According to legend, the huge and misty cluster known as Entharion's Hair is where all the ancient king's hair truly wnet when he lost it in his thirities. Thereafter, Entharion the Wise became Entharion the Bald.

When Entharion's son, Mysterion, was a young child, a halberd used to shine brightly enough to protect him from the grue which he thought lived under his bed. Entharion, eager to dismiss such childish fears, used to have the young prince's nannies crawl under the bed to show that there was no grue in the room. The king lost eight child minders before he realized there actually was a grue, and the young prince was moved to a different room.


THE GREAT TERROR
During the latter days of Entharion the Wise, some unknown practitioner or group of practitioners somehow accidentally awakened a shapeless and formless manifestation of evil from millennia of sleep. This incredibly ancient and malevolent force came to be known as the Great Terror, or the Unseen Terror. Together with its servants, the Terror nearly destroyed all civilization.

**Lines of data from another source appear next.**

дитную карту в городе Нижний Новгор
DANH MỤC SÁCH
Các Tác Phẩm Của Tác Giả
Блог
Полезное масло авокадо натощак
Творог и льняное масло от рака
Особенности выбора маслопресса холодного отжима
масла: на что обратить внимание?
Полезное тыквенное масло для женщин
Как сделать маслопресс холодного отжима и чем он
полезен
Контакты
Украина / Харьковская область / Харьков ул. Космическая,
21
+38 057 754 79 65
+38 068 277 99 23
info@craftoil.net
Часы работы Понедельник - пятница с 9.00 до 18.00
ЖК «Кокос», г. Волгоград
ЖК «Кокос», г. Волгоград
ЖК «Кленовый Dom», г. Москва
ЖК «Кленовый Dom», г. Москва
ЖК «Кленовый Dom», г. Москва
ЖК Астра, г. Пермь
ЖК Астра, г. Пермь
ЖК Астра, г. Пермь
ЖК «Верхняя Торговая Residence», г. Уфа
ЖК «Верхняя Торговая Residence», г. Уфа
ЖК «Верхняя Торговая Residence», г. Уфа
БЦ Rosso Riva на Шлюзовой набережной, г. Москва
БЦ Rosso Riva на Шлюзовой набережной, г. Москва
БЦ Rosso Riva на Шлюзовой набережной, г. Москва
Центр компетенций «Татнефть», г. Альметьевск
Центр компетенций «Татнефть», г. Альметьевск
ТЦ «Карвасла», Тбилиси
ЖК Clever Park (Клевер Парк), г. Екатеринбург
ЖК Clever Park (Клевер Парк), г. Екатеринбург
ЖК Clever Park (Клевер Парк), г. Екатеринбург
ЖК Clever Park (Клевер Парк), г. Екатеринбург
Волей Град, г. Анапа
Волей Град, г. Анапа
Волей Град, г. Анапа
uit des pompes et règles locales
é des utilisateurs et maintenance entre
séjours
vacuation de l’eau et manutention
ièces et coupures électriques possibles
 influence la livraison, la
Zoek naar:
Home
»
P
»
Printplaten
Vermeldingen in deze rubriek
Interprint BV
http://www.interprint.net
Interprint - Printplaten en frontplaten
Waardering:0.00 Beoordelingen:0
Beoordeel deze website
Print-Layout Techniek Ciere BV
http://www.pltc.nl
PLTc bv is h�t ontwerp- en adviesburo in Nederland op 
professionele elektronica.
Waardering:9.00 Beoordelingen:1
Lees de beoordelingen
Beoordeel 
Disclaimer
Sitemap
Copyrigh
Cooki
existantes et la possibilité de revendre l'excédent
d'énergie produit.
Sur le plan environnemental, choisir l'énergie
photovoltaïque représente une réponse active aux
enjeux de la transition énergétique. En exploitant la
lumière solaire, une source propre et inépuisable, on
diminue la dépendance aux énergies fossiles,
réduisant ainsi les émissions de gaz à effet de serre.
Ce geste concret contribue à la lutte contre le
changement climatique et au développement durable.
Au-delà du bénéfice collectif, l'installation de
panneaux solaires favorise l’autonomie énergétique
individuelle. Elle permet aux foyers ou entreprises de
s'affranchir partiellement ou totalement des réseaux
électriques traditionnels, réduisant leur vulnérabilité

But Entharion, by then an old man, realized that the Terror could not be killed, only imprisoned. Knowing that the Terror had power to sense a great work of magic, he conceived a plan to lure the creature into a magical prison by creating the most powerful spell scroll imaginable in those days. Entharion called together the mightiest enchanters and sorcerers and wizards in the land, and together, working day and night, they created a scroll of truly great power—GUNCHO, which was able to open gateways to new worlds and dimensions beyond our own.

Working swiftly and with full urgency, they then constructed a maze-like series of chambers far beneath Largoneth Castle and placed the scroll at the very heart of it. These peculiar rooms, whose cream-colored walls were thing and translucent, were joined by passages that were perfect round and black, seeming to be made of carbon. The layout of these chambers were magically linked to a map, each room and passage distinct upon it.

B       J
!      / \
!     /   \
!    /     \
!   K       V
!          / \
!         /   \
!        /     \
R-------M       F
 \     /       /
  \   /       /
   \ /       /
    H       P

The GUNCHO scroll was placed in a room of living rock that formed Largoneth’s foundations (chamber P). As Entharion knew it would, the Terror came to seek the scroll containing potent magic. Lurking in the shadows of the castle, the magicians waited for their foe to enter the specially created recess deep within the earth where they had placed the scroll. Then, acting in concert with all the powers at their command, they sealed the Terror deep within the room by removing the passage between chambers P and F. There it finally returned to a deep sleep. Concurrently, the seven Servants of the Terror each returned to their own treasure filled lairs in various regions all across Zork (one of which was in uncivilized lands far north of Frobozz). Hidden there for ages, they slumbered until the days of the Terror’s release.

To that end, the Great and All-powerful Entharion the Wise, at the age of 65, renounced the throne of Quendor to his son Mysterion and spent the rest of his days within the estate as guardian of the monster that slept below. After the confrontation with the Great Terror, Entharion himself was active in the suppression of various forms of dark magic. Both he and his successor, the obscure and short-lived Mysterion the Brave, were believed to belong to a secret society dedicated to the guardianship of magical knowledge from the eyes of the outside world. Eventually, however, Entharion died, and his legendary Grueslayer was lost.